» REQUEST
Report how many lines of these entries hold the string "июня"; reply with the number alone.

Page-level text extractions
>>>

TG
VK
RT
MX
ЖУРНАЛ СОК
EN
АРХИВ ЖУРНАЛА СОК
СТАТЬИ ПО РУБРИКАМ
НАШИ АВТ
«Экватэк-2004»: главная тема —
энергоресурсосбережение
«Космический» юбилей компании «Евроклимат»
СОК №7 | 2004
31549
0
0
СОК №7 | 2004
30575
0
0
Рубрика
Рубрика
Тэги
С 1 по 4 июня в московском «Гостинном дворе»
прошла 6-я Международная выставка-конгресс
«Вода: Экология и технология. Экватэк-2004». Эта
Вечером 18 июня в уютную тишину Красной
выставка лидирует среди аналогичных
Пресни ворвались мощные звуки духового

<<<

» RESULT FOR THIS EXERCISE
2